Die einst kalten, weit entfernten Riesenplaneten sind nun um einiges heißer.
Dies wirft die Frage auf nach der Ursache, warum sie nach innen in Richtung des
Sterns gewandert sind. Für diese Frage gibt es eine Reihe möglicher Antworten,
doch die Wissenschaftler schlussfolgern, dass es sich hierbei um die
Auswirkungen naher Begegnungen mit benachbarten Sternen oder sogar mit Planeten
in benachbarten Sonnensystemen handelt und dass das unmittelbare Umfeld um ein
Sonnensystem einen bedeutenden Einfluss darauf haben kann, wie es sich
entwickelt.
In einem Sternhaufen wie Messier 67, in dem sich die Sterne untereinander
deutlich näher sind als im Durchschnitt, sind solche Begegnungen um einiges
häufiger.
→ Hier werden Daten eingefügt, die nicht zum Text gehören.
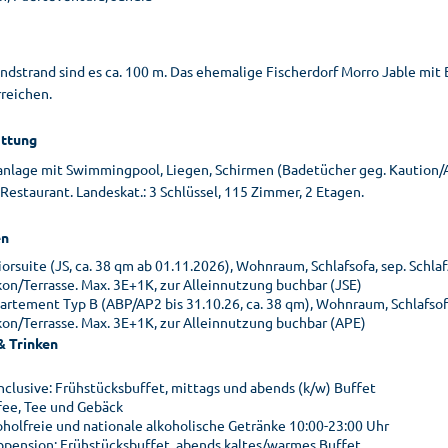
ndstrand sind es ca. 100 m. Das ehemalige Fischerdorf Morro Jable mit 
rreichen.
ttung
anlage mit Swimmingpool, Liegen, Schirmen (Badetücher geg. Kaution/Au
estaurant. Landeskat.: 3 Schlüssel, 115 Zimmer, 2 Etagen.
n
orsuite (JS, ca. 38 qm ab 01.11.2026), Wohnraum, Schlafsofa, sep. Schlaf
kon/Terrasse. Max. 3E+1K, zur Alleinnutzung buchbar (JSE)
artement Typ B (ABP/AP2 bis 31.10.26, ca. 38 qm), Wohnraum, Schlafsofa
kon/Terrasse. Max. 3E+1K, zur Alleinnutzung buchbar (APE)
& Trinken
inclusive: Frühstücksbuffet, mittags und abends (k/w) Buffet
fee, Tee und Gebäck
oholfreie und nationale alkoholische Getränke 10:00-23:00 Uhr
bpension: Frühstücksbuffet, abends kaltes/warmes Buffet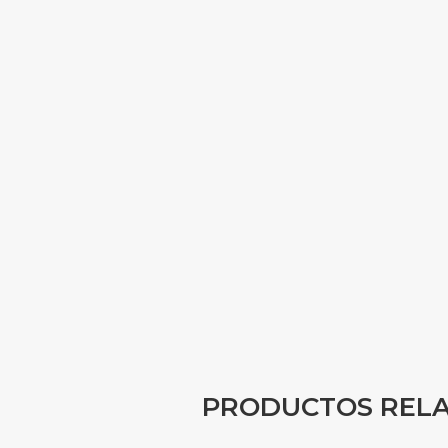
PRODUCTOS REL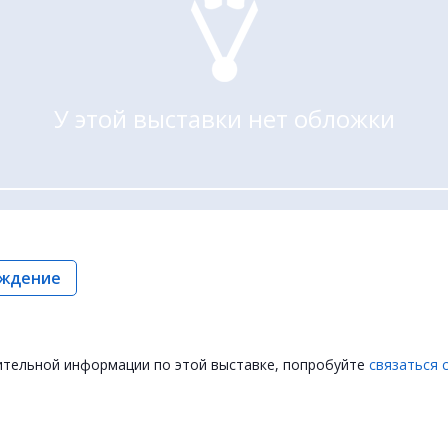
У этой выставки нет обложки
ждение
ительной информации по этой выставке, попробуйте
связаться 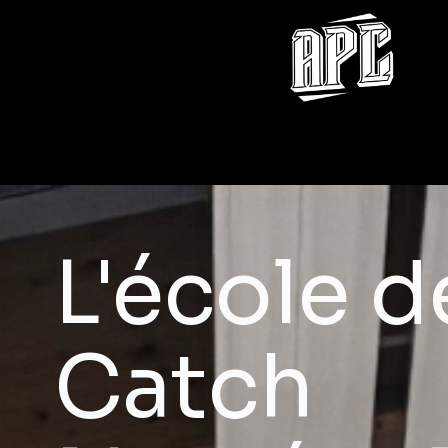
L'école d
Catch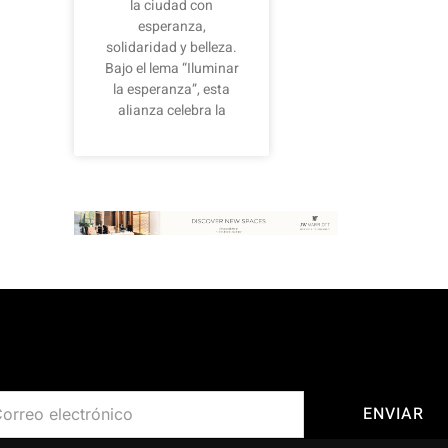
la ciudad con
esperanza,
solidaridad y belleza.
Bajo el lema “Iluminar
la esperanza”, esta
alianza celebra la
Suscríbete a nuestro newsletter
ENVIAR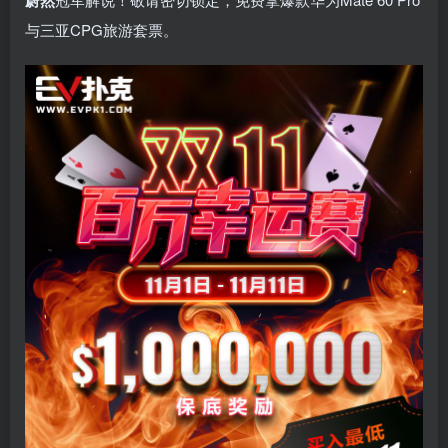
蔚然
与三亚CPG旅游套票。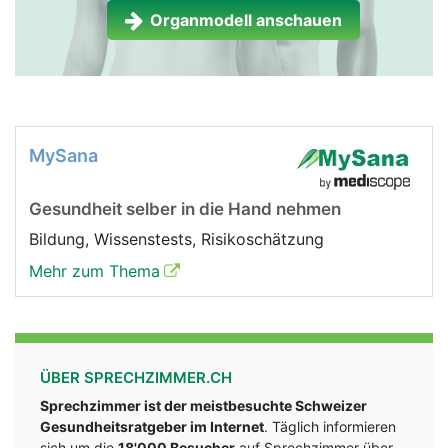
Organmodell anschauen
MySana
Gesundheit selber in die Hand nehmen
Bildung, Wissenstests, Risikoschätzung
Mehr zum Thema
ÜBER SPRECHZIMMER.CH
Sprechzimmer ist der meistbesuchte Schweizer
Gesundheitsratgeber im Internet
. Täglich informieren
sich um die
18'000 Besucher
auf Sprechzimmer über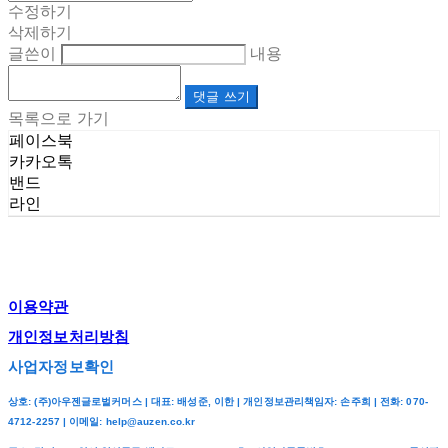
수정하기
삭제하기
글쓴이
내용
댓글 쓰기
목록으로 가기
페이스북
카카오톡
밴드
라인
이용약관
개인정보처리방침
사업자정보확인
상호: (주)아우젠글로벌커머스 | 대표: 배성준, 이한 | 개인정보관리책임자: 손주희 | 전화: 070-
4712-2257 | 이메일: help@auzen.co.kr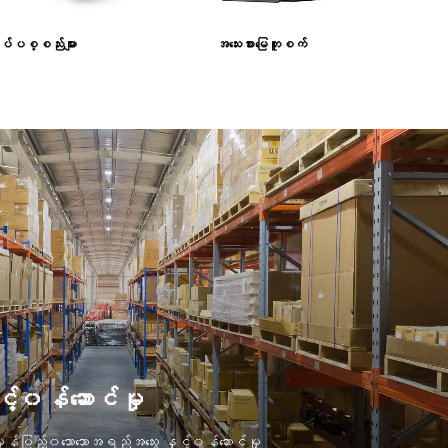
်ပစ္စည်းများ
အသေးစားမြေတူးစက်
်၀န်ဆောင်မှု
န်ပြည့်၀သောသောအရည်အသွေး နှင့်၀န်ဆောင်မှု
Dies würde erklären, warum dort mehr heiße Jupiter gefunden wurden.
Außerdem sollten in einem derartigen Szenario die heißen Jupiter exzentrische
Orbits aufweisen aufgrund der Wechselwirkung mit nahen Sternen – für die drei
Planeten, die in Messier 67 gefunden wurden, ist genau das der Fall. "Noch vor
wenigen Jahren war kein einziger heißer Jupiter in einem offenen Sternhaufen
bekannt. In nur drei Jahren hat sich das Denkmuster komplett gewandelt - von
einem absoluten Fehlen hin zu einem Überschuss solcher Planeten!", so Pasquini.
Über die Ergebnisse berichtet das Team in einem Fachartikel, der in der
Zeitschrift Astronomy & Astrophysics erscheint.